Instalowałeś spod livecd 64-bitowego?

----------

## MrX_MrY

nie mam live 32bit 

czyli musze sciagnac live 64?

----------

## DtZ

Tak. Nie jest możliwe odpalenie binarek 64bit pod 32 bitowym kernelem.

----------

## 13Homer

 *DtZ wrote:*   

> Nie jest możliwe odpalenie binarek 64bit pod 32 bitowym kernelem.

 

A w drugą stronę zdaje się też nie pójdzie - próbowałem kiedyś uruchomić na serwerze 64-bitowym jakiś program skompilowany na 32.

----------

## SlashBeast

Generalnie jak masz 64bitowy kernel, z obsługa IA32 to odpalisz 32bitowe binarki. dla przykladu systemrescuecd x86 ma dwa kernele, 32 i 64 by w razie czego odpalic chroota na 64bity.

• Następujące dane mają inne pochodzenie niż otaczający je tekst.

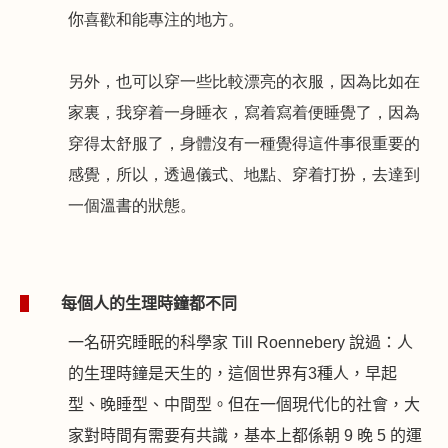
你
喜歡和能
專注的地方。
另外，也可以穿一些比較漂亮的衣服，因為比如在
家裏，我穿着一身睡衣，寫着寫着便睡覺了，因為
穿得太舒服了，身體沒有一種覺得這件事很重要的
感覺，所以，透過儀式、地點、穿着打扮，去達到
一個溫書的狀態。
1
每個人的生理時鐘都不同
一名研究睡眠的科學家
Till Roennebery
說過：人
的生理時鐘是天生的，這個世界有
3
種人，早起
型、晚睡型、中間型。但在一個現代化的社會，大
家對時間有需要有共識，基本上都係朝
9
晚
5
的運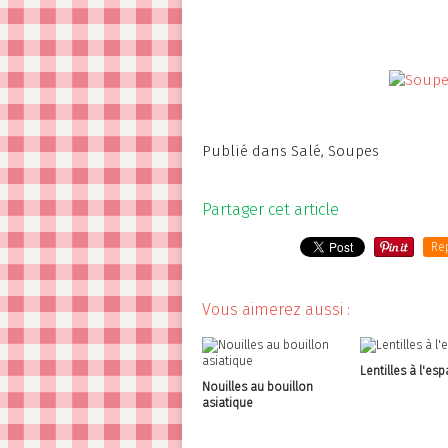
Publié dans
Salé
,
Soupes
Partager cet article
Re
Vous aimerez aussi :
Lentilles à l'es
Nouilles au bouillon
asiatique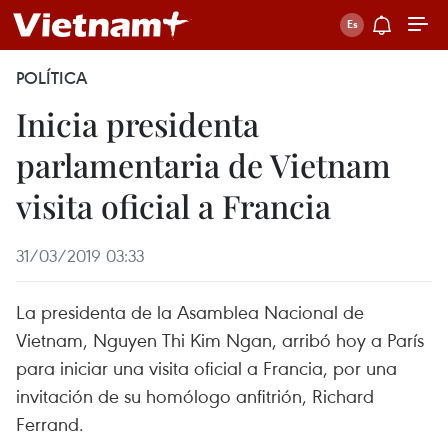
POLÍTICA
Inicia presidenta
parlamentaria de Vietnam
visita oficial a Francia
31/03/2019 03:33
La presidenta de la Asamblea Nacional de
Vietnam, Nguyen Thi Kim Ngan, arribó hoy a París
para iniciar una visita oficial a Francia, por una
invitación de su homólogo anfitrión, Richard
Ferrand.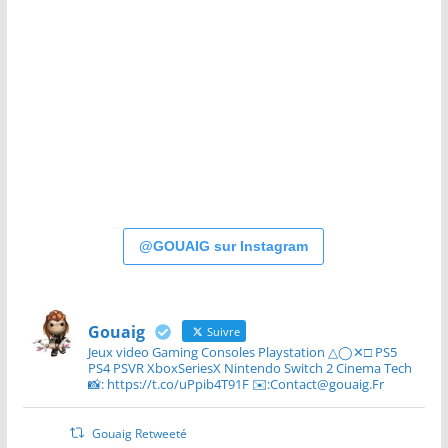
@GOUAIG sur Instagram
Gouaig
Suivre
Jeux video Gaming Consoles Playstation △◯✕□ PS5
PS4 PSVR XboxSeriesX Nintendo Switch 2 Cinema Tech
📸: https://t.co/uPpib4T91F ✉️:Contact@gouaig.Fr
Gouaig Retweeté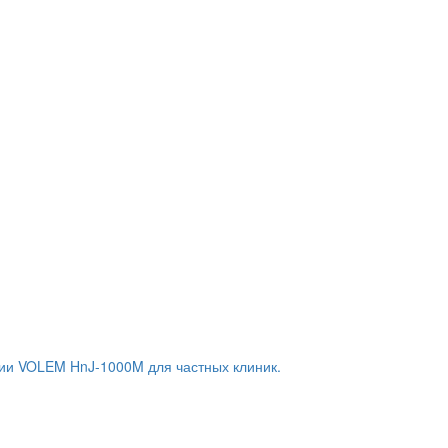
ии VOLEM HnJ-1000M для частных клиник.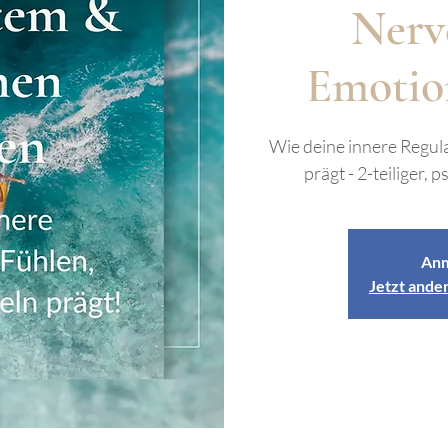
Nerv
Emotio
Wie deine innere Regul
prägt - 2-teiliger
Anm
Jetzt ande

Co do innych binarek, to najcześciej wystarczy mieć emul-x86-* zemergowane i wszystko _powinnno_ działać.

----------

## 13Homer

Akurat robiłem to na serwerze produkcyjnym jednego z banków, nie wiem, jaki tam jest Linux, podejrzewam, że Debian, a dostępu do konta roota nie mam.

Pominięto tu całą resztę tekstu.